J'ai toujours eu une excellente acuité visuelle. Je me demandais même comment voyaient les personnes dont la vue n'était pas parfaite. Avec les premiers signes de vieillissement, j'ai eu l'occasion de m’en rendre compte ; juste un peu ; un jour, il m’a fallu mettre des lunettes pour lire. Parallèlement, on peut supposer que l'on voit mieux avec le cœur au fur et à mesure que l'on se connaît mieux. Ou bien est-ce que cynisme et fatalisme finissent par l'emporter dans le sillage de la décrépitude physique inéluctable ?

Je ne suis pas pessimiste. Je sais simplement que les os se fragilisent, que les femmes ont à craindre l'ostéoporose. Nous sommes bien informés de nos jours. Former et informer. Il faut faire pas mal de tri dans tout ce qui défile. Le paysage par la fenêtre du train, les terres survolées dans le hublot de l'avion.

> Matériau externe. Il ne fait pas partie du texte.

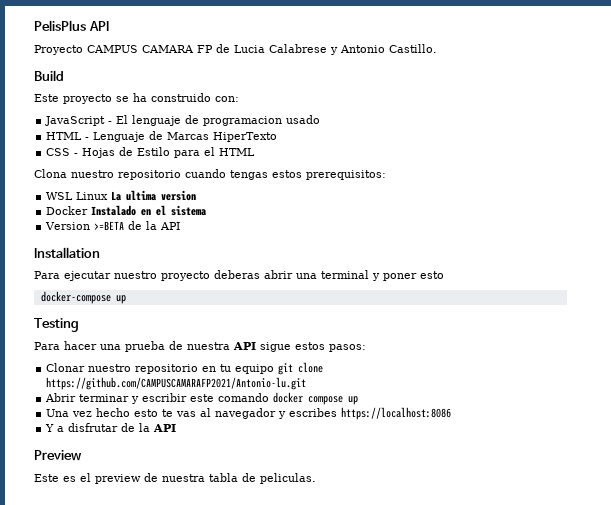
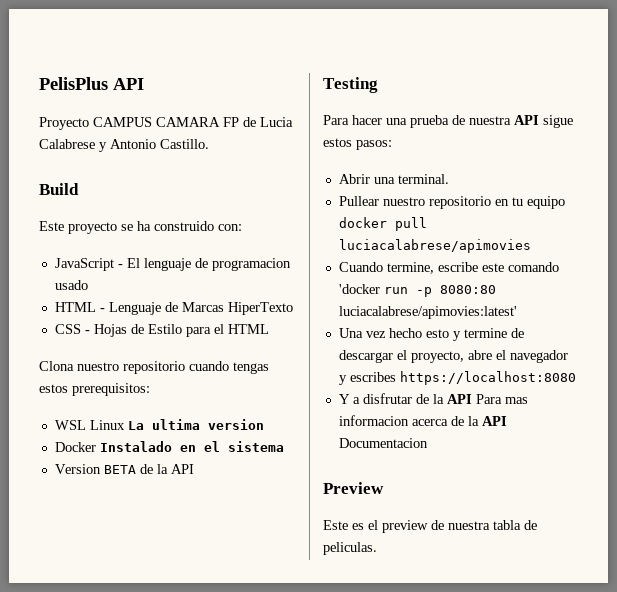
[94,221,181,230] [34,247,100,258] [34,270,444,281] [40,291,126,304] >=BETA de la API // Installation // Para ejecutar nuestro proyecto deberas abrir una terminal y poner esto // docker-compose up -> [103,464,194,474] BETA de la API
[46,363,86,372] Clonar -> [338,174,449,184] [338,196,379,206] Abrir una terminal. // Pullear
[278,362,324,375] [46,377,307,390] [45,392,359,405] [46,408,212,417] git clone https://github.com/CAMPUSCAMARAFP2021/Antonio-lu.git // Abrir terminar y escribir este comando docker compose up // Una vez hecho esto te vas al -> [338,217,427,231] [338,239,531,253] [338,262,559,274] [338,284,496,297] [338,306,517,319] [338,328,524,341] [338,350,506,363] docker pull luciacalabrese/apimovies // Cuando termine, escribe este comando 'docker run -p 8080:80 luciacalabrese/apimovies:latest' // Una vez hecho esto y termine de descargar el proyecto, abre el
[341,407,452,420] https://localhost:8086 -> [399,371,576,385] https://localhost:8080
(177, 428) none -> [475,394,528,404] [338,415,507,426] [338,438,428,448] Para mas informacion acerca de la API Documentacion

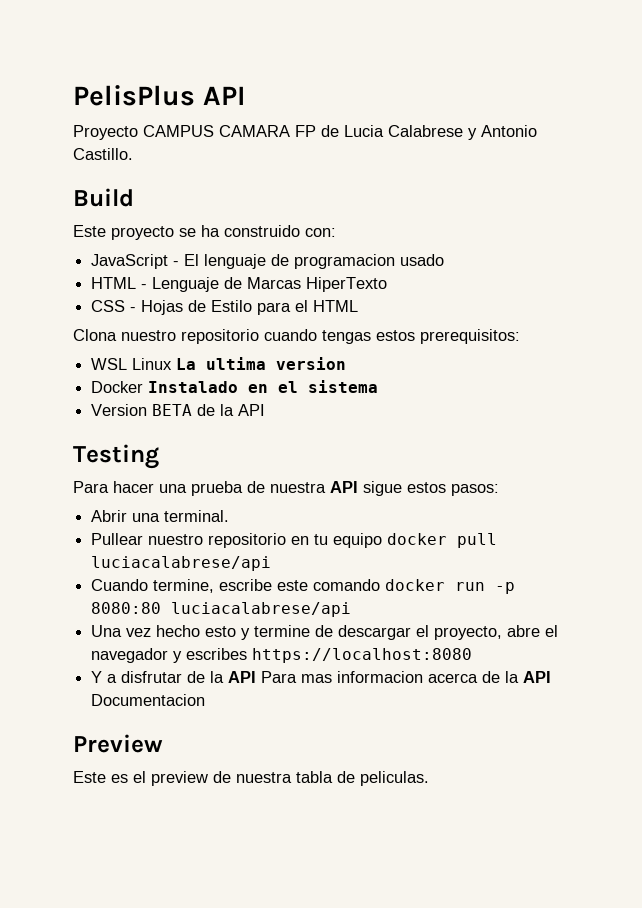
[338,239,531,253] luciacalabrese/apimovies -> [91,556,272,571] luciacalabrese/api
[338,284,380,294] 'docker -> [385,579,446,591] docker
[338,306,517,319] luciacalabrese/apimovies:latest' -> [171,602,352,617] luciacalabrese/api

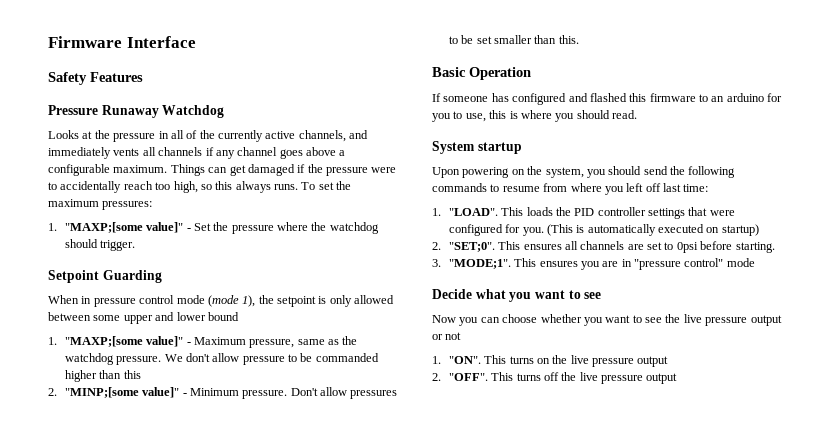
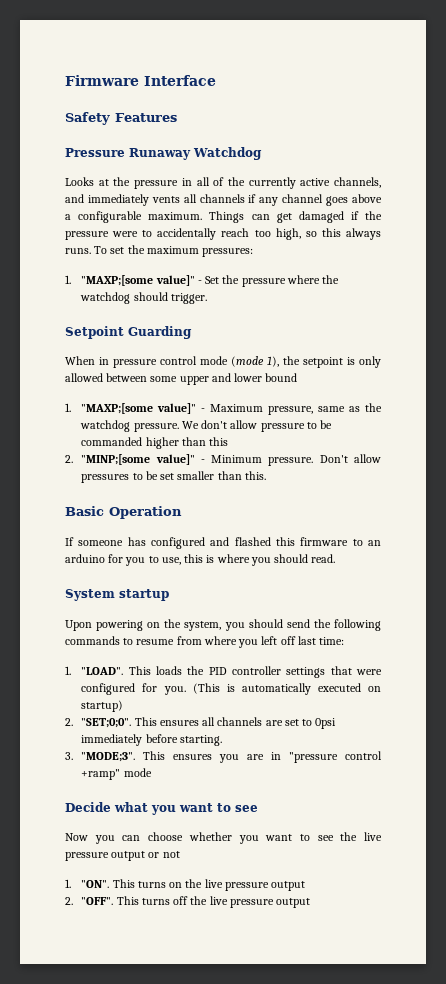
[448,242,495,252] "SET;0". -> [81,718,132,728] "SET;0;0".
(698, 247) none -> [81,734,143,746] immediately
[448,259,511,269] "MODE;1". -> [81,752,136,762] "MODE;3".
[684,258,724,267] control" -> [345,751,383,760] [81,769,121,780] control +ramp"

A quelle vitesse se déplace réellement la mouche dans le compartiment du TGV ? Y a-t-il seulement encore des mouches dans les trains ? Je suis dans ma boite comme le chat de Schrödinger : suis-je vivant ou mort ?

A part ma capacité à écrire des réflexions de ce genre, je suis quelqu'un de fréquentable. Je peux même avoir un sourire agréable si je suis caressé dans le sens du poil.